By Andrew J. Hawkins / www.theverge.com / January 29th, 2020
For years, UPS has been gesturing toward a future where some of its delivery vehicles are electric, autonomous, or drones. Now, the delivery giant is taking steps to make that happen with a trio of announcements designed to boost the company’s profile — and maybe its stock, too — ahead of its quarterly earnings report. It’s the latest sign of UPS’s ambition to future-proof its business, especially as Amazon builds out its own delivery infrastructure.
The first announcement concerns a pilot project with Waymo, the Alphabet subsidiary and leading operator of self-driving vehicles. UPS will use some of Waymo’s self-driving Chrysler Pacifica minivans to shuttle packages between some of its stores in the Metro Phoenix area and its hub in Tempe, Arizona. The minivans won’t be fully driverless; Waymo says it will keep trained safety drivers in the front seat to monitor operations. Despite the limited nature of the pilot, both Waymo and UPS say a “long-term plan” between the companies remains possible.
The pilot, which will kick off this quarter, is designed to “explore customer and operational benefits and illustrate how the Waymo Driver can deliver on behalf of clients safely, efficiently, and, eventually, at scale,” Waymo’s chief operating officer Tekedra Mawakana said in a blog post.
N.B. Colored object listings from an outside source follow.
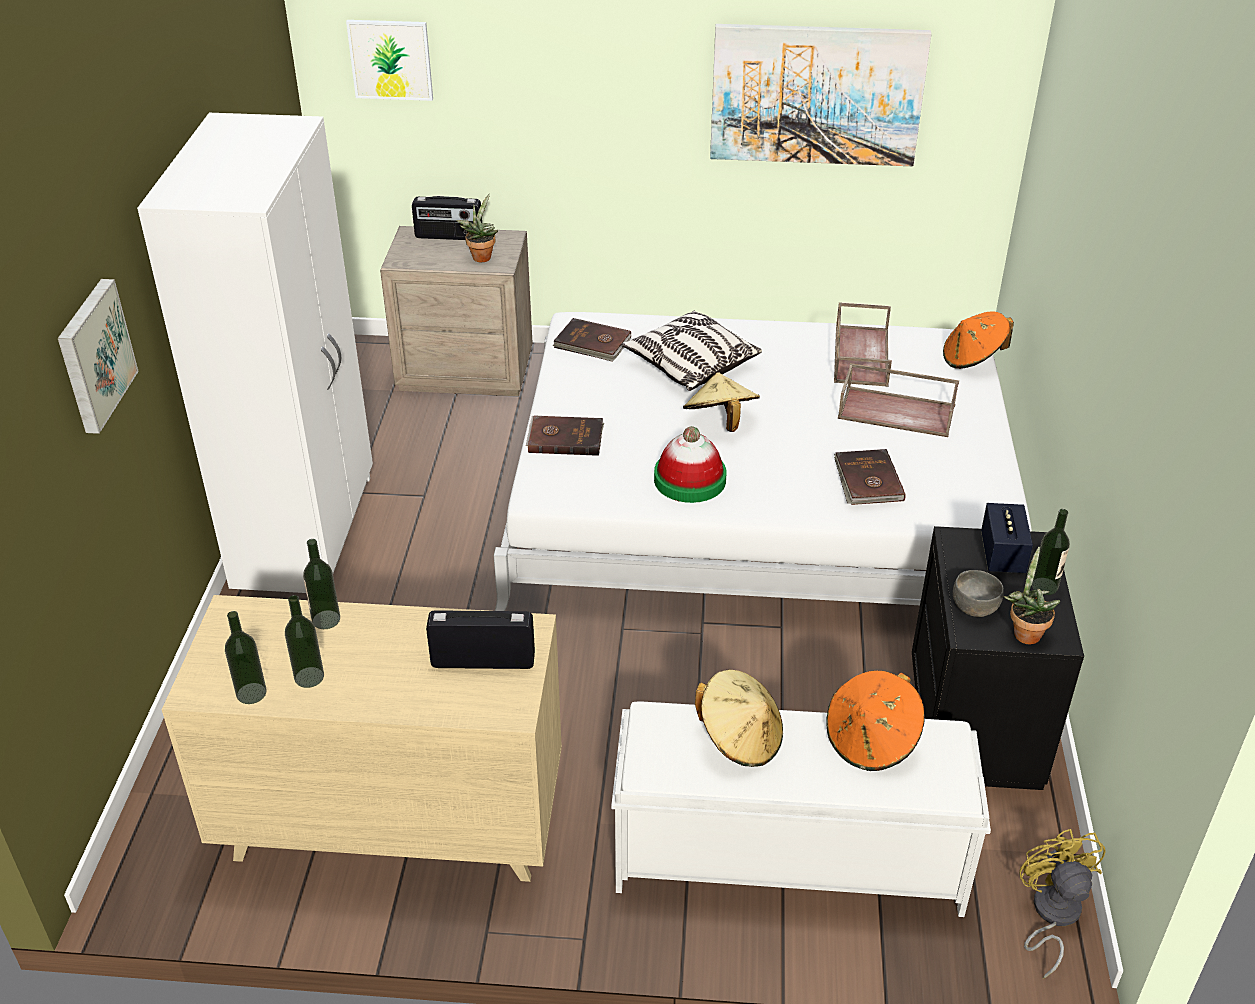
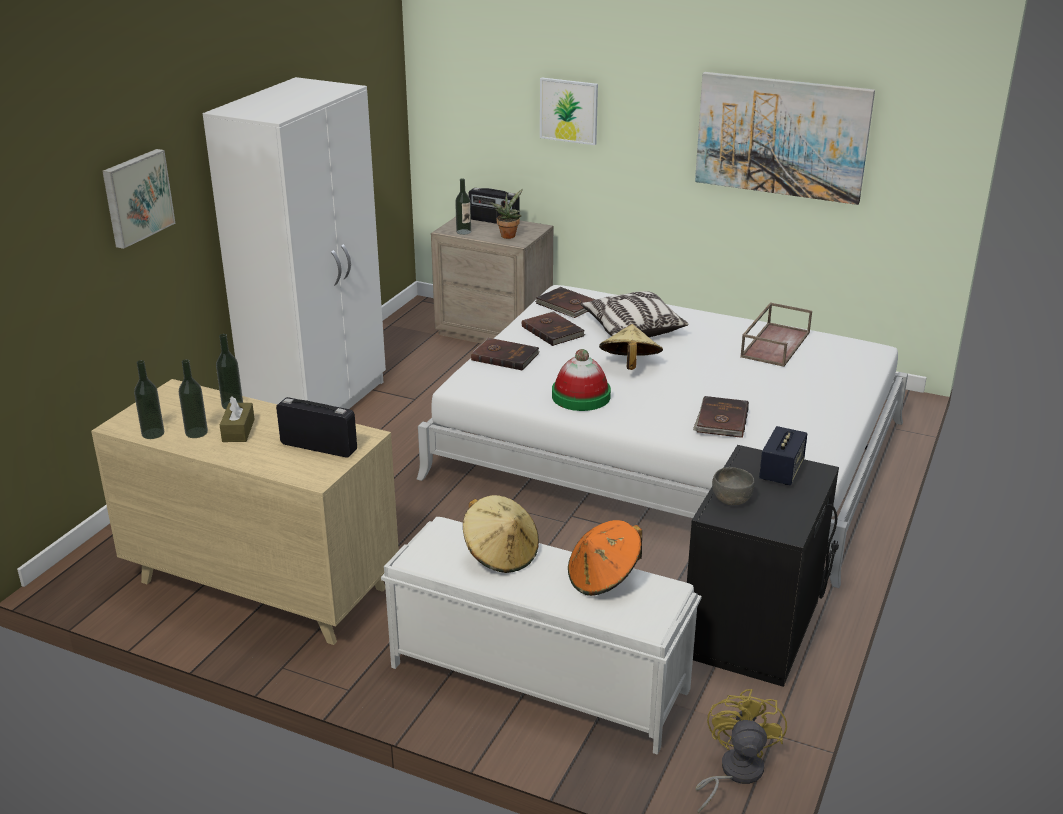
camera: 20 degrees right, 10 degrees down
(362, 660) = (238, 430): none -> brown tissue box
(390, 59) = (469, 82): picture -> picture (569, 110)
(599, 386) = (553, 331): none -> brown book
(898, 411) = (779, 382): brown tray -> none
(972, 359) = (871, 361): orange hat -> none
(1024, 632) = (762, 523): potted plant -> none
(1044, 586) = (802, 498): bottle -> bottle (463, 232)

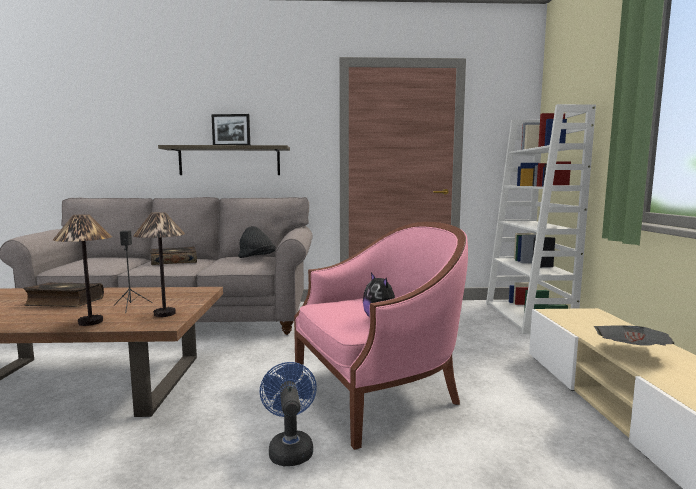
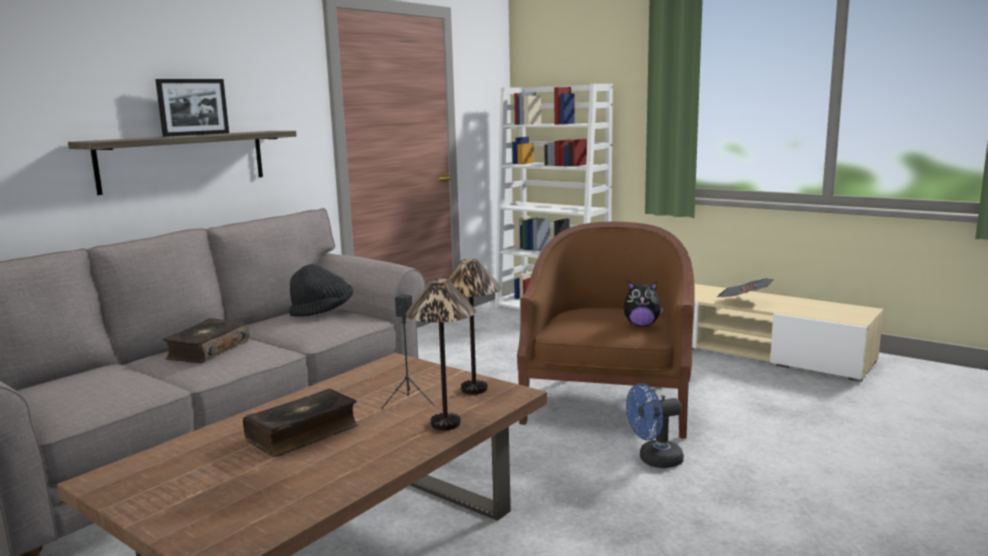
camera: 50 degrees left, 5 degrees up
(290, 448) = (654, 460): blue fan -> blue fan turned 45 degrees counterclockwise
(377, 393) = (608, 405): pink armchair -> brown armchair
The partnership will not be exclusive. Waymo has been developing a self-driving system for freight delivery trucks for years now, and it recently identified New Mexico and Texas as possible future routes for its autonomous tractor-trailers. The self-driving operator has also been making deliveries in the Phoenix area for auto retail giant AutoNation. Meanwhile, UPS has quietly hauling cargo between Phoenix and Tucson, Arizona, since May using self-driving trucks designed by a startup called TuSimple. UPS has invested an undisclosed amount in the company as well.
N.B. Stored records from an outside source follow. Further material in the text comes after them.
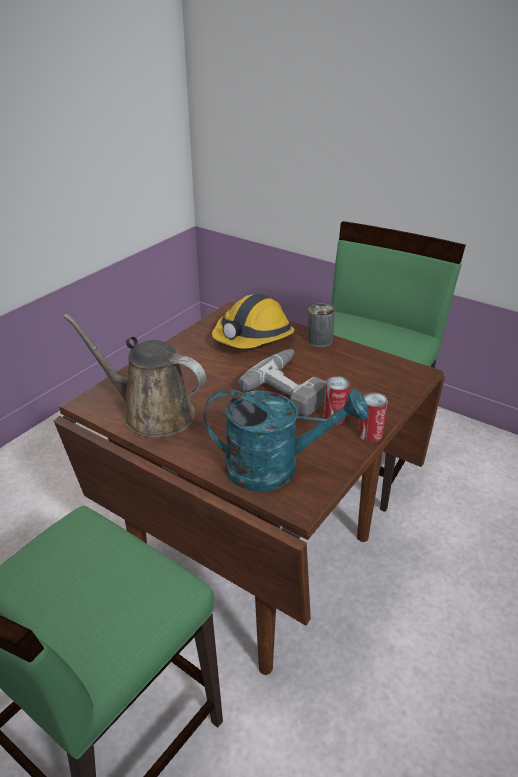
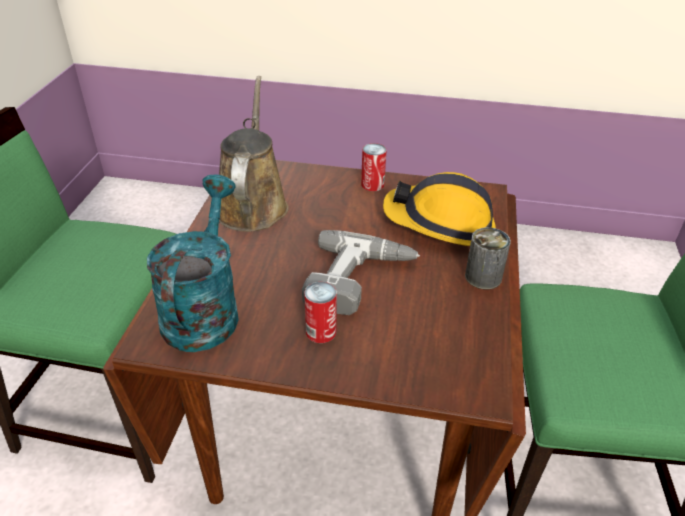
camera: 65 degrees right, 5 degrees up
(275, 468) = (204, 309): turquoise watering can -> turquoise watering can turned 150 degrees counterclockwise
(370, 434) = (303, 372): can -> can (372, 184)

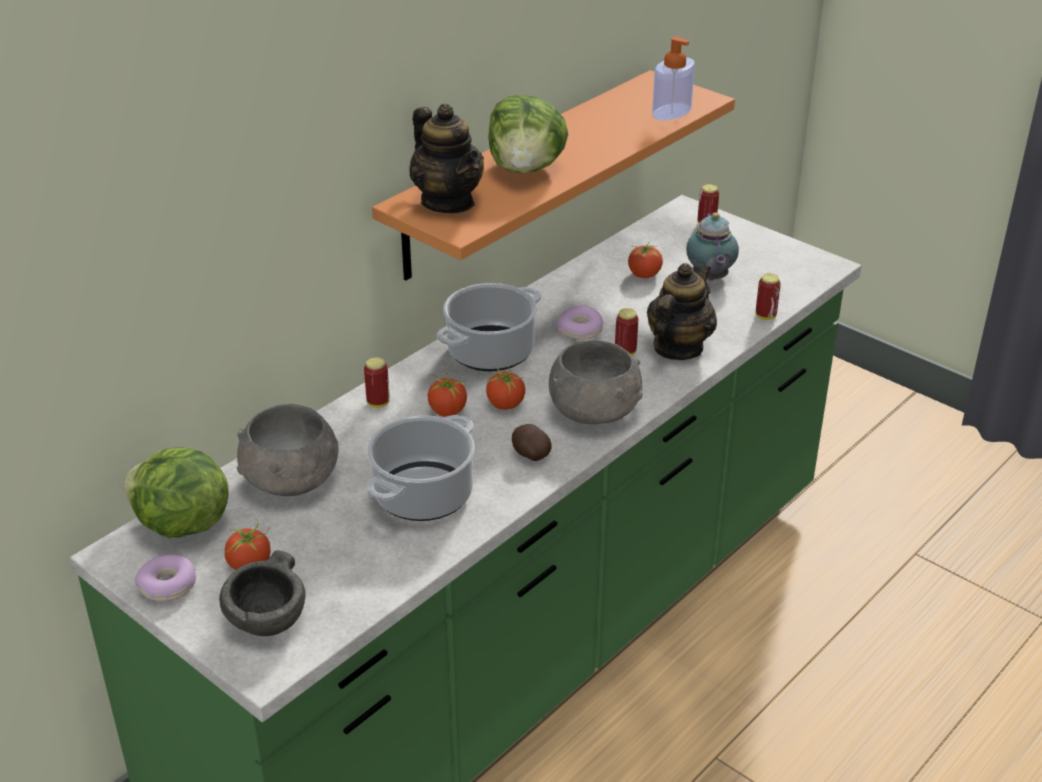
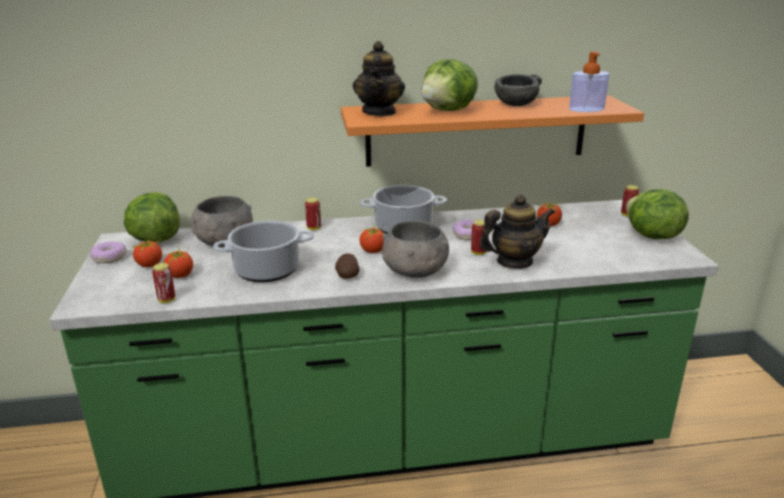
camera: 40 degrees right, 10 degrees down
(268, 620) = (116, 287): grey bowl -> grey bowl (516, 104)
(447, 411) = (339, 242): tomato -> tomato (180, 275)
(709, 278) = (589, 238): teapot -> none
(763, 248) = (651, 236): none -> lettuce
(765, 316) = (600, 267): can -> can (167, 300)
The second announcement relates to electric vehicles. UPS says it will purchase 10,000 electric delivery vans from a UK startup called Arrival, which it will then add to its fleet in the UK, Europe, and North America over the next four years. UPS’s venture capital arm will also make an investment in Arrival of an undisclosed amount.
Arrival only just emerged out of quasi-stealth in recent weeks after announcing a $110 million investment from Hyundai and Kia. Arrival has been working with UPS for several years, first announcing their partnership in 2016. Arrival says that today’s vehicle order and investment will “accelerate deployment of fit-for-purpose electric fleets at scale.”
Not much is known about the company’s Generation 2.0 electric vans, but Arrival has a unique approach to production. Arrival says it has developed a modular skateboard platform that can be adjusted to a vehicle of any weight, type, size, and shape. These vehicles are then assembled by the company’s low-footprint “microfactories,” which will be located to serve local communities. Arrival says its vehicles can go from the drawing board to shipped after just three months, and it claims it will be profitable after delivering just “thousands of units.”
Lastly, UPS says it will bring its drone delivery testing to San Diego. The company has been delivering pharmaceuticals and other lightweight cargo to people’s homes in North Carolina in partnership with CVS Pharmacy as well as Matternet, a drone logistics company. Now, it will start test deliveries with the University of California San Diego health system.
The delivery company has its own drone subsidiary — UPS Flight — and while it’s still focused on small-scale test deliveries, UPS recently received government approval to operate a “drone airline.” The company says it will first use this certification to build a drone delivery network for hospital campuses around the US, starting in San Diego.
All three of these announcements dropped a few days before UPS is expected to report its quarterly earnings. The company’s stock price rose 20 percent over 2019, compared to a 13 percent decline for FedEx’s stock over the same period. Revenues are expected to be $20.58 billion, up 3.7 percent year over year, which should push the company’s stock price higher.